The definitive practitioner reference is the tutorial A Gentle Introduction to Conformal Prediction and Distribution-Free Uncertainty Quantification by Anastasios Angelopoulos and Stephen Bates, published as a Foundations and Trends monograph in 2023. Their open-source repository implements conformal prediction on real datasets and has helped drive adoption in industry.
In quantitative finance, quantiles of the loss distribution underpin two of the most widely used risk metrics. Value at Risk (VaR) at level α is the (1 − α)-quantile of the portfolio loss distribution over a fixed horizon, often one or ten trading days. A 99% one-day VaR of $10 million means losses are expected to exceed $10 million on no more than 1% of days.
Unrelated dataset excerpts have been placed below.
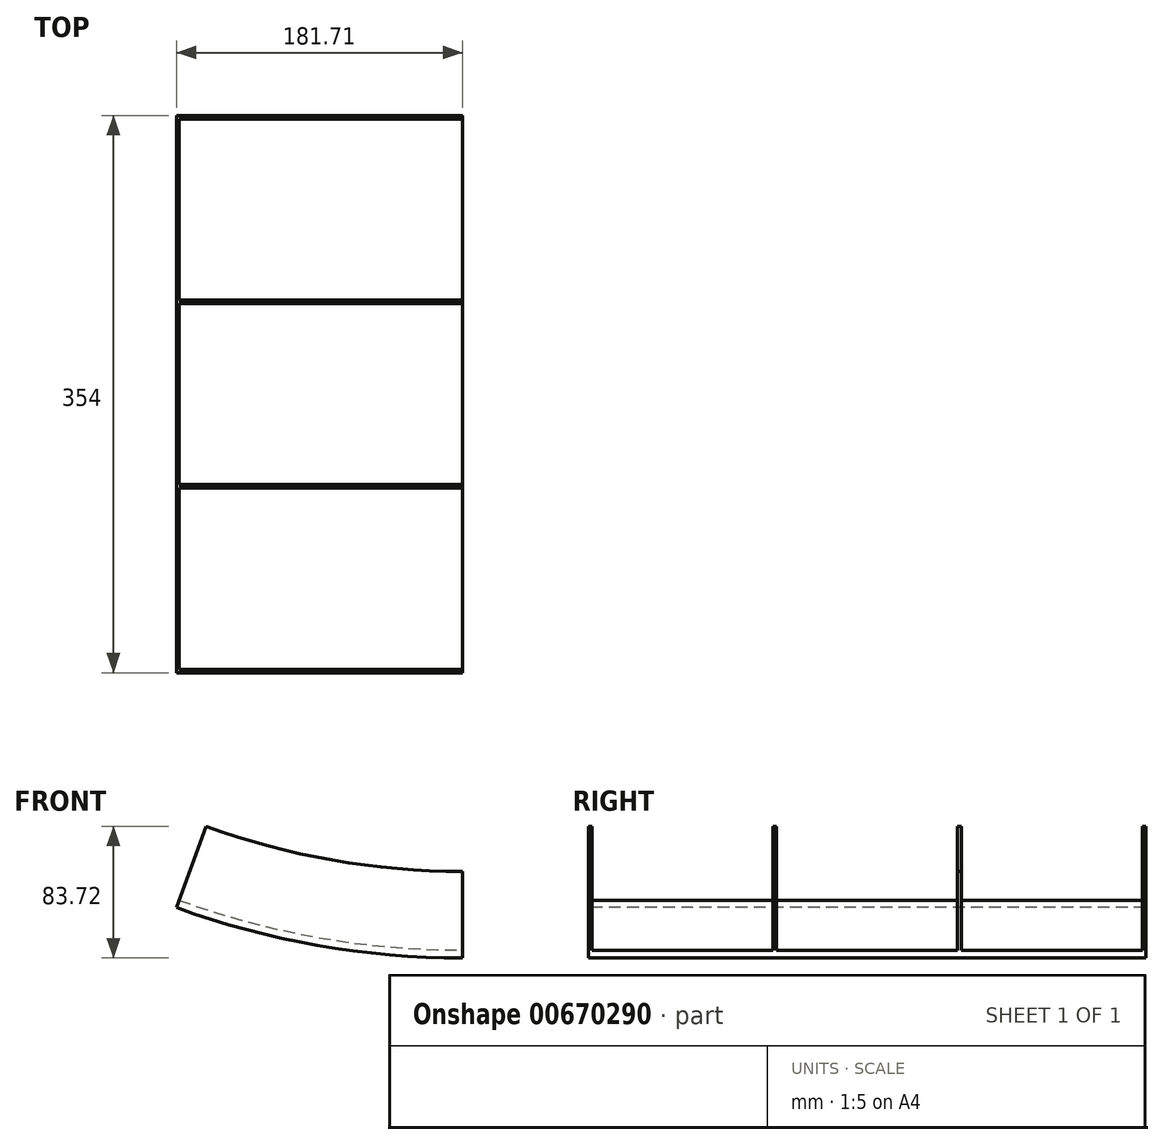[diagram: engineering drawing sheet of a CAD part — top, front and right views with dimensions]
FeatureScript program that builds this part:
annotation { "Feature Type Name" : "Feature", "Feature Type Description" : "" }
export const myFeature = defineFeature(function(context is Context, id is Id, definition is map)
    precondition{}
    {
        {
            var Q0;
            Q0=qCreatedBy(makeId("Front.planeOp"),FACE);
            var sketch = newSketch(context, id + "F0", { "sketchPlane" : qUnion([Q0])});
            skArc(sketch, "E0", {"start": v(-180, 31.74) * mm, "mid": v(-91.39, 8) * mm, "end": v(0, 0) * mm});
            skLineSegment(sketch, "E1", {"start": v(161.61, 0) * mm, "end": v(-336.1, 0) * mm, "construction": true});
            skLineSegment(sketch, "E2", {"start": v(-316.68, 81.49) * mm, "end": v(-92.8, 0) * mm, "construction": true});
            skSolve(sketch);
        }
        {
            var Q0;
            Q0=qCreatedBy(makeId("Front.planeOp"),FACE);
            var sketch = newSketch(context, id + "F1", { "sketchPlane" : qUnion([Q0])});
            skArc(sketch, "E3.0", {"start": v(-180, 31.74) * mm, "mid": v(-91.39, 8) * mm, "end": v(0, 0) * mm});
            skLineSegment(sketch, "E4", {"start": v(-162.9, 78.72) * mm, "end": v(-181.71, 27.04) * mm});
            skLineSegment(sketch, "E5", {"start": v(0, 50) * mm, "end": v(0, -5) * mm});
            skArc(sketch, "E6", {"start": v(-181.71, 27.04) * mm, "mid": v(-92.26, 3.07) * mm, "end": v(0, -5) * mm});
            skArc(sketch, "E7", {"start": v(-162.9, 78.72) * mm, "mid": v(-82.7, 57.24) * mm, "end": v(0, 50) * mm});
            skSolve(sketch);
        }
        {
            var Q0;
            Q0=qCreatedBy(makeId("Right.planeOp"),FACE);
            var sketch = newSketch(context, id + "F2", { "sketchPlane" : qUnion([Q0])});
            skLineSegment(sketch, "E8", {"start": v(-57.5, 0) * mm, "end": v(57.5, 0) * mm});
            skLineSegment(sketch, "E9", {"start": v(57.5, 0) * mm, "end": v(57.5, 50) * mm});
            skLineSegment(sketch, "E10", {"start": v(57.5, 50) * mm, "end": v(59.75, 50) * mm});
            skLineSegment(sketch, "E11", {"start": v(59.75, 50) * mm, "end": v(59.75, 0) * mm});
            skLineSegment(sketch, "E12", {"start": v(59.75, 0) * mm, "end": v(174.75, 0) * mm});
            skLineSegment(sketch, "E13", {"start": v(174.75, 0) * mm, "end": v(174.75, 50) * mm});
            skLineSegment(sketch, "E14", {"start": v(174.75, 50) * mm, "end": v(177, 50) * mm});
            skLineSegment(sketch, "E15", {"start": v(177, 50) * mm, "end": v(177, -5) * mm});
            skLineSegment(sketch, "E16", {"start": v(177, -5) * mm, "end": v(-177, -5) * mm});
            skLineSegment(sketch, "E17", {"start": v(-177, -5) * mm, "end": v(-177, 50) * mm});
            skLineSegment(sketch, "E18", {"start": v(-177, 50) * mm, "end": v(-174.75, 50) * mm});
            skLineSegment(sketch, "E19", {"start": v(-174.75, 50) * mm, "end": v(-174.75, 0) * mm});
            skLineSegment(sketch, "E20", {"start": v(-174.75, 0) * mm, "end": v(-59.75, 0) * mm});
            skLineSegment(sketch, "E21", {"start": v(-59.75, 0) * mm, "end": v(-59.75, 50) * mm});
            skLineSegment(sketch, "E22", {"start": v(-59.75, 50) * mm, "end": v(-57.5, 50) * mm});
            skLineSegment(sketch, "E23", {"start": v(-57.5, 50) * mm, "end": v(-57.5, 0) * mm});
            skLineSegment(sketch, "E24", {"start": v(0, -62.42) * mm, "end": v(0, 331.05) * mm, "construction": true});
            skSolve(sketch);
        }
        {
            var Q0;
            Q0=qCreatedBy(makeId("Front.planeOp"),FACE);
            var sketch = newSketch(context, id + "F3", { "sketchPlane" : qUnion([Q0])});
            skArc(sketch, "E25.0", {"start": v(-180, 31.74) * mm, "mid": v(-91.39, 8) * mm, "end": v(0, 0) * mm});
            skSolve(sketch);
        }
        {
            var Q0;
            Q0 = qSketchRegion(id + "F2", true);
            var Q1;
            Q1 = qConstructionFilter(qBodyType(qCreatedBy(id + "F3" ,EDGE), BodyType.WIRE), ConstructionObject.NO);
            sweep(context, id + "F4", {"profiles" : qUnion([Q0]), "path" : qUnion([Q1])});
        }
    });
Regulators including the Basel Committee on Banking Supervision require banks to compute value at risk for market-risk capital charges.
Expected Shortfall (ES), also called Conditional VaR (CVaR), Average VaR, or Expected Tail Loss, is the conditional mean of the loss given that the loss exceeds VaR. ES at level α averages the worst 100α% of outcomes and is therefore sensitive to the tail shape, while VaR is not. The Basel III framework adopted ES at the 97.5% level as the regulatory replacement for 99% VaR for trading-book capital, partly because ES is coherent (subadditive) while VaR is not.
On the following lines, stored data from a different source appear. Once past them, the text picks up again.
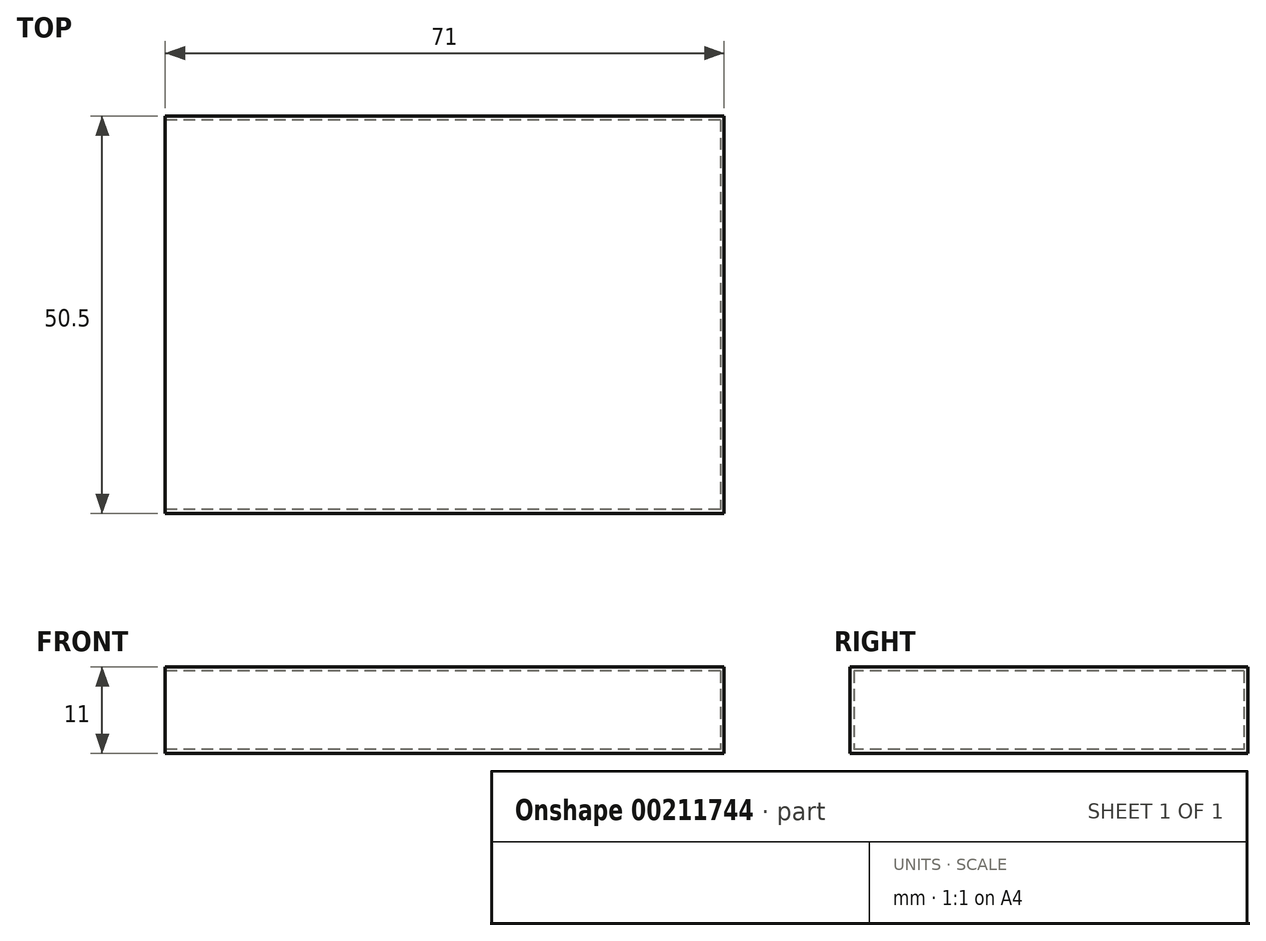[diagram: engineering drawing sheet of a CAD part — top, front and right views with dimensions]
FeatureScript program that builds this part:
annotation { "Feature Type Name" : "Feature", "Feature Type Description" : "" }
export const myFeature = defineFeature(function(context is Context, id is Id, definition is map)
    precondition{}
    {
        {
            var Q0;
            Q0=qCreatedBy(makeId("Front.planeOp"),FACE);
            var sketch = newSketch(context, id + "F0", { "sketchPlane" : qUnion([Q0])});
            skLineSegment(sketch, "E0.bottom", {"start": v(35.5, 5.5) * mm, "end": v(-35.5, 5.5) * mm});
            skLineSegment(sketch, "E0.top", {"start": v(35.5, -5.5) * mm, "end": v(-35.5, -5.5) * mm});
            skLineSegment(sketch, "E0.left", {"start": v(35.5, 5.5) * mm, "end": v(35.5, -5.5) * mm});
            skLineSegment(sketch, "E0.right", {"start": v(-35.5, 5.5) * mm, "end": v(-35.5, -5.5) * mm});
            skSolve(sketch);
        }
        {
            var Q0;
            Q0=makeQuery(id+"F0.imprint","IMPRINT",FACE,{"disambiguationData":[TD([[makeQuery(id+"F0.imprint","IMPRINT",EDGE,{"derivedFrom":sQuery(id+"F0.wireOp",EDGE,"E0.bottom")}),1.0]])]});
            extrude(context, id + "F1", {"entities" : qUnion([Q0]), "endBound" : BoundingType.SYMMETRIC, "oppositeDirection" : true, "depth" : 50.5 * mm});
        }
        {
            var Q0;
            Q0=makeQuery(id+"F1.opExtrude","SWEPT_FACE",FACE,{"disambiguationData":[OSD([sQuery(id+"F0.wireOp",EDGE,"E0.right")])]});
            shell(context, id + "F2", {"entities" : qUnion([Q0]), "thickness" : 0.5 * mm});
        }
    });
In genomics, quantile normalization (Bolstad et al., 2003, Bioinformatics) makes the distribution of values in many samples identical by replacing each value with the average of all values that share its rank. The procedure is: sort each column independently, take the row means of the sorted matrix, and then write those means back into the original positions. The result is that every column has the same empirical distribution while the rank order within each column is preserved. Quantile normalization became a standard preprocessing step for Affymetrix microarrays through the RMA pipeline and has since been extended to RNA-seq and methylation arrays.
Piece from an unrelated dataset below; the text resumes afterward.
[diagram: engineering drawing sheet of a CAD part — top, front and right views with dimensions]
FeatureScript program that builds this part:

Quantiles also show up in several other corners of machine learning and statistics. Quantile binning, often called bucketing, replaces a continuous feature with categorical bins of equal frequency, which can stabilise tree models and is a standard preprocessing recipe in tools such as scikit-learn's KBinsDiscretizer. Robust scaling subtracts the median and divides by the IQR rather than using mean and standard deviation, which gives a feature scale that is insensitive to outliers. Winsorisation clips extreme values at chosen quantiles, for example replacing everything below the 1st percentile with the 1st-percentile value. Quantile transforms map any feature distribution to a uniform or Gaussian distribution by passing it through its empirical CDF, which is useful before models that assume Gaussian inputs.
In reinforcement learning, distributional methods such as QR-DQN (Dabney et al., 2018) represent the value function as a discrete set of quantile estimates rather than a single expectation, which improves stability and lets the agent reason about return distributions.
Imagine you have a bag of differently colored candies. If you want to divide the candies into equal parts, you can use the concept of quantiles. For example, if you want to divide them into 4 equal parts, you would use quartiles (like cutting a cake into 4 pieces). If you want to divide them into 100 equal parts, you would use percentiles.
In machine learning, quantiles help us understand and organize data better. We use them to clean up data, create new information, and make decisions. They also help us understand how different factors might affect an outcome.